Closed karthik closed 9 years ago
Hi @karthik
Thanks for your feedback! I had a couple of questions.
First, what do you mean by examples of functions inline? Inline in the man
files?
Second, what sorts of tests should Travis be conducting? I naively thought that Travis was just checking to make sure the package could be loaded and examples could be run (even though this is redundant with me locally R CMD check/build
-ing at every change).
I did write all the documentation by hand, but I don't see the draw of using roxygen2
. Maybe I'm just missing something. It seems nice that you can include documentation alongside of code, and the man
files are made on-the-fly. However, it'll probably take more than that to convince me to delete what I already have written or to copy all that stuff over to the R
files with appropriate syntax. I'll look into writing a vignette. I figured the package was too bare bones to really warrant a vignette (it really only has 3 functions of note). Perhaps I'll work on adding a plot
type function or a data manipulation function before the vignette. Thoughts?
First, what do you mean by examples of functions inline? Inline in the man files?
Most of the rOpenSci workflow these days relies on devtools
since it does provide more automated checks and eases development pain points. As a R developer, I mostly read function documentation and examples inline, rarely from help files (unless running a package that I haven't developed and am using from the CL). It also allows for faster fixes to examples and docs when making changes since you are in the same document. Making updates in two separate locations manually provides more room for errors.
I did write all the documentation by hand, but I don't see the draw of using roxygen2. Maybe I'm just missing something. It seems nice that you can include documentation alongside of code, and the man files are made on-the-fly.
Yes exactly, that's what is great about it. It also takes care of namespaces, methods and such without additional manual checks.
However, it'll probably take more than that to convince me to delete what I already have written or to copy all that stuff over to the R files with appropriate syntax.
No need to do it manually. There is a way to take existing docs and convert them back to roxygen tags. @sckott and I can help you there.
Second, what sorts of tests should Travis be conducting? I naively thought that Travis was just checking to make sure the package could be loaded and examples could be run (even though this is redundant with me locally R CMD check/build-ing at every change).
Travis runs examples but you should also explicitly have tests to make sure your functions do what they say on the tin. The package testthat
makes it easy to write tests. See some notes I wrote here: https://github.com/karthik/dlab-advanced-r/tree/master/02-testing
With devtools
, you can simply run:
use_testthat
and it will add the appropriate files. You can see some extensive tests that @sckott has written for various packages under the rOpenSci account.
Making changes and committing them to GitHub doesn't require you to run checks. So there will be situations in the future where you might fix a fn, then push and not realize it broke check. Travis will run check on each commit on a separate box temporarily created for just this purpose. It is a great, automated way to ensure CI and test driven development.

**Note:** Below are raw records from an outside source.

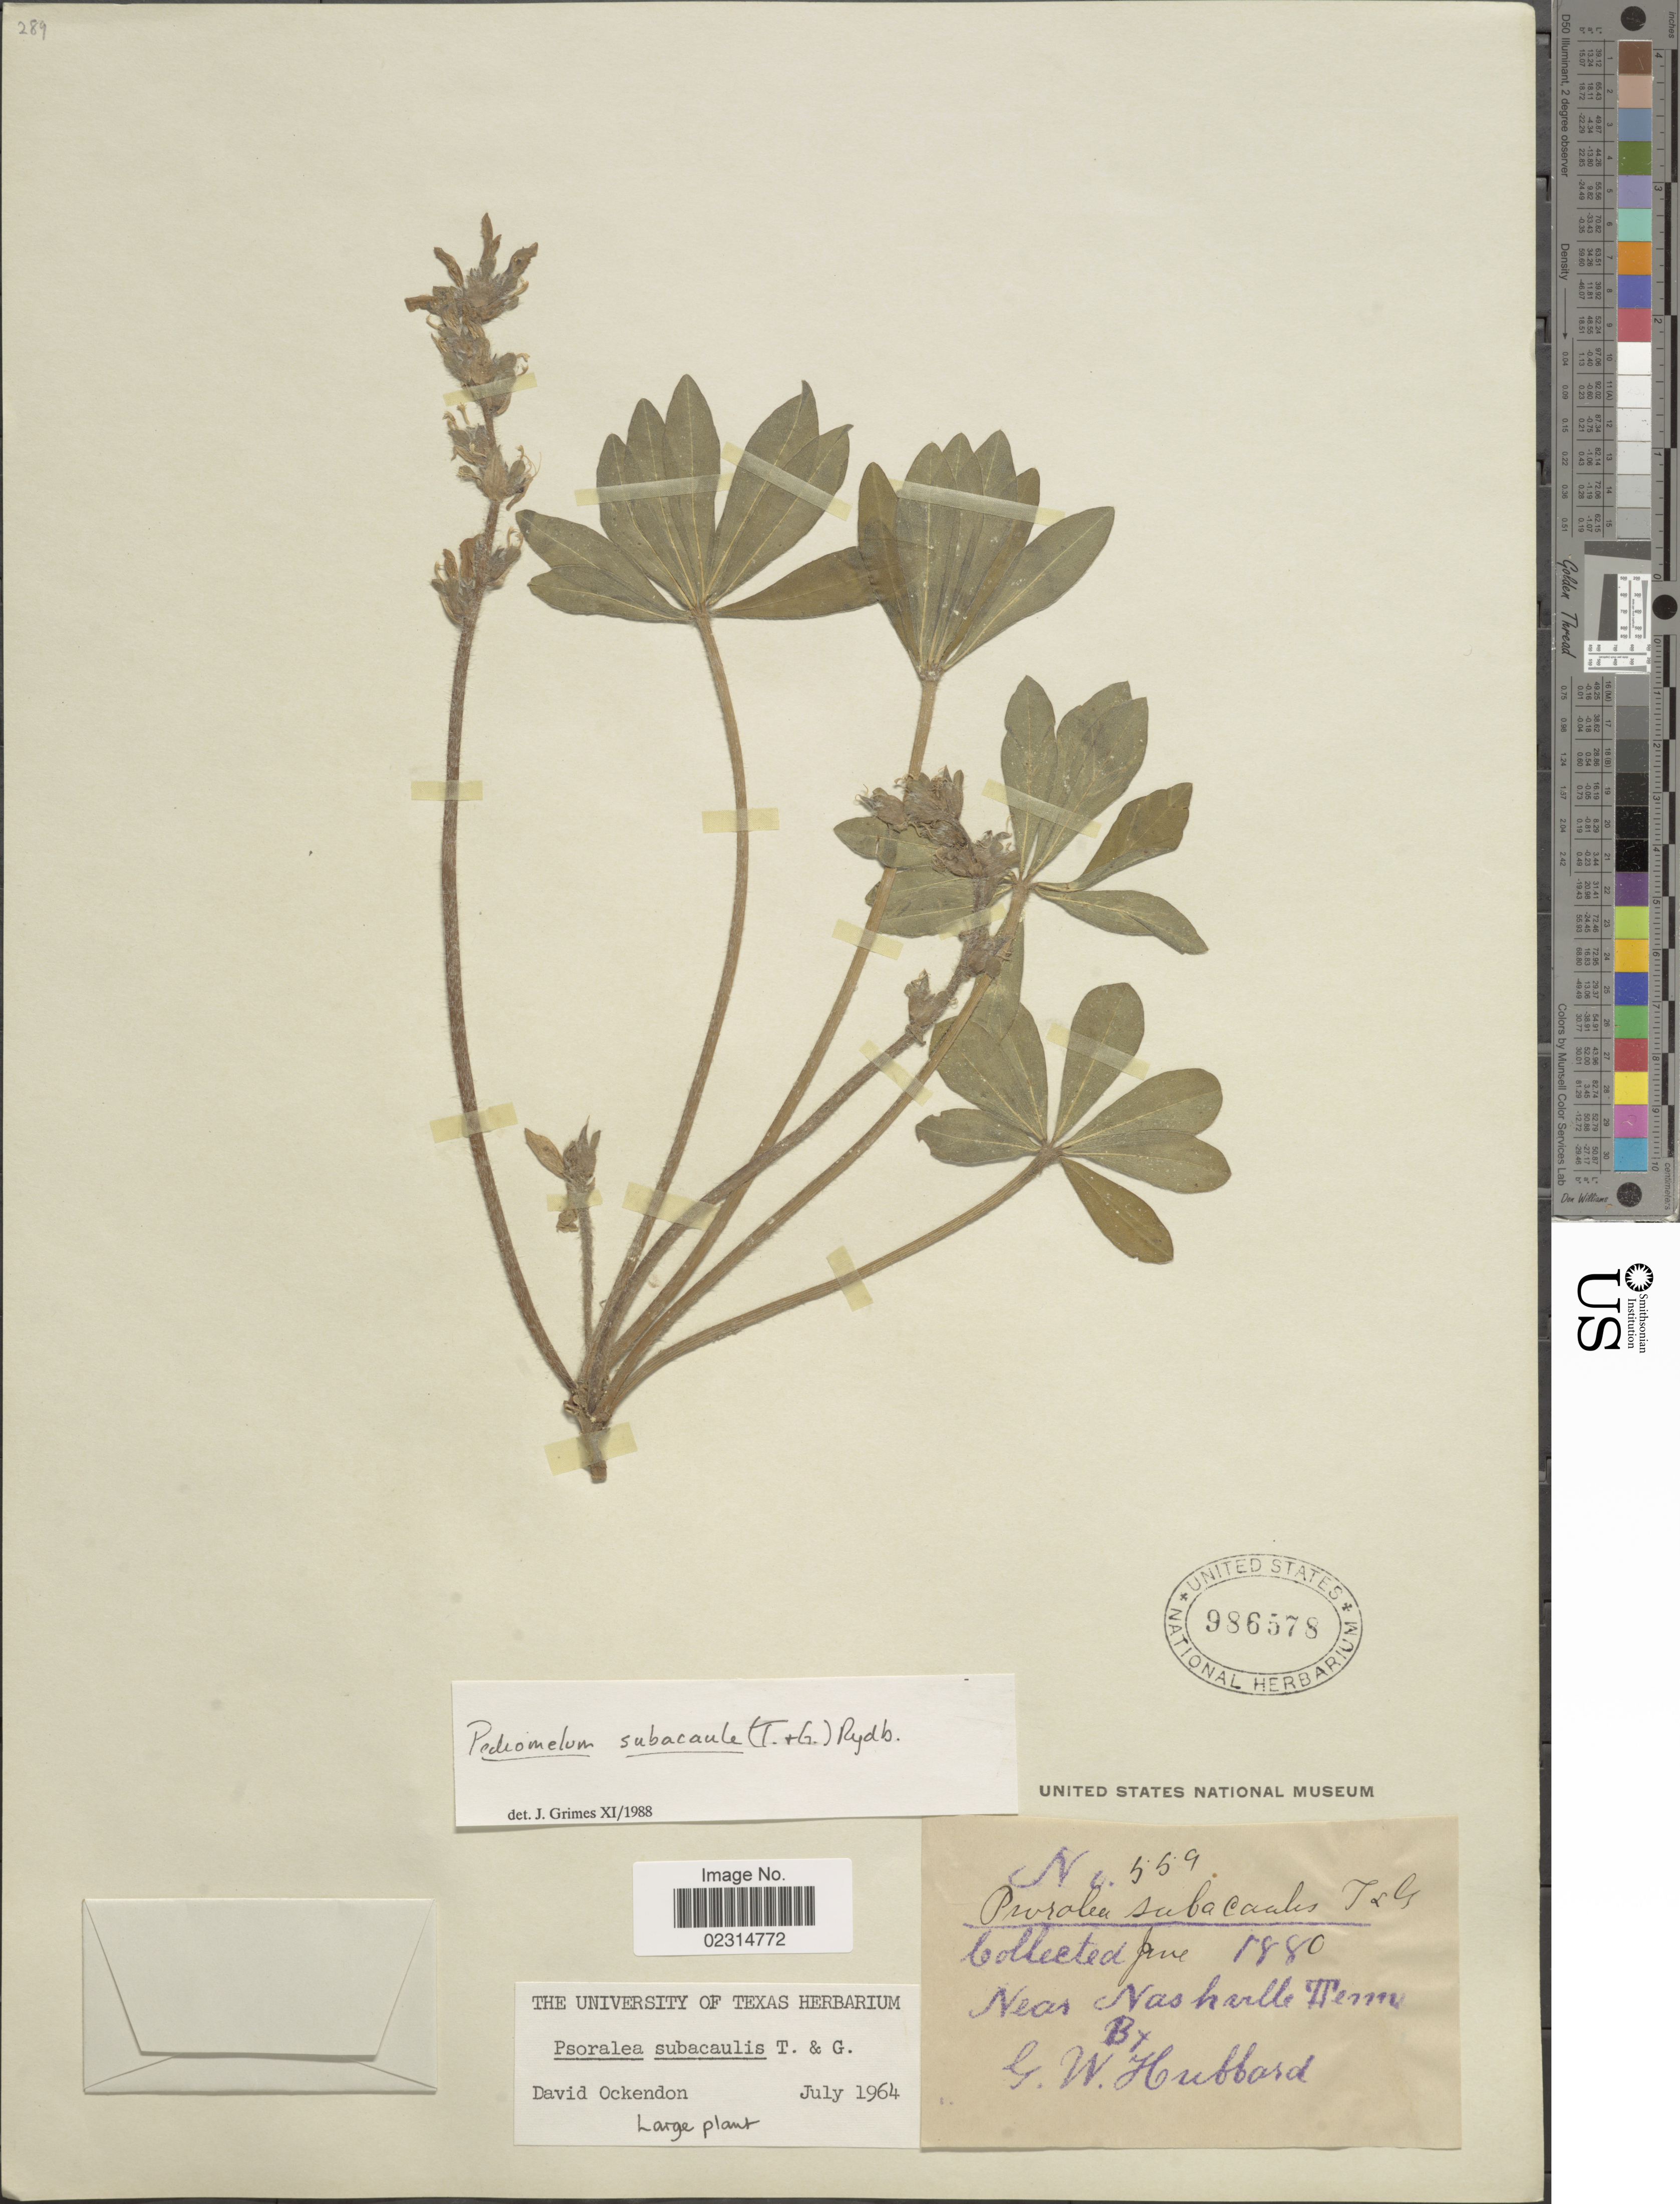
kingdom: Plantae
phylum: Tracheophyta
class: Magnoliopsida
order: Fabales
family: Fabaceae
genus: Pediomelum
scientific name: Pediomelum subacaule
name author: (Torr. & A. Gray) Rydb.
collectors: G. W. Hubbard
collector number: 559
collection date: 1880-06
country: United States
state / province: Tennessee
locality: Near Nashville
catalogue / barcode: US 986578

I agree that it might be too early for a vignette. But it's generally not hard to start one and keep fleshing it out before waiting till the package becomes bigger. Again with devtools
it is also easy to add with: use_vignette
@sckott did I miss anything else?
Okay. I'll drink the Kool-aid.
I do see the utility in setting up tests, and have added some preliminary function tests. I also made some small function tweaks that format location
values correctly and throw errors when you try to hand it a non-existent location. I'll add a plot function and a quick data manipulation function (form interaction matrix from edgelist output) sometime soon-ish.
I think what I'll need your help with the most is the conversion of my current documentation setup to the roxygen
setup. Also, please continue to point out things I should be doing (writing tests, etc.).
Cool, I sent a PR.
@karthik I'm closing the issue, as I think we covered much of this ground. I really appreciate all your help! Don't hesitate to point out any other potential improvements.
Hi @taddallas
Here is some feedback/questions on the package.
Did you write all the documentation by hand? It would be worth converting to/learning how to use
roxygen2
tags. This would allow you to write documentation inline and keep it updated. It would also take care of yourNAMESPACE
without any manual work.There are no examples on any of your functions inline. These would also get taken care of by the roxygen documentation.
There are no tests (so Travis is not doing much to be useful).
You committed a temp file (README.md~). You'll need to delete that.
Have you considered writing a vignette? It would provide more context to why someone would use this package and what sorts of applications exist.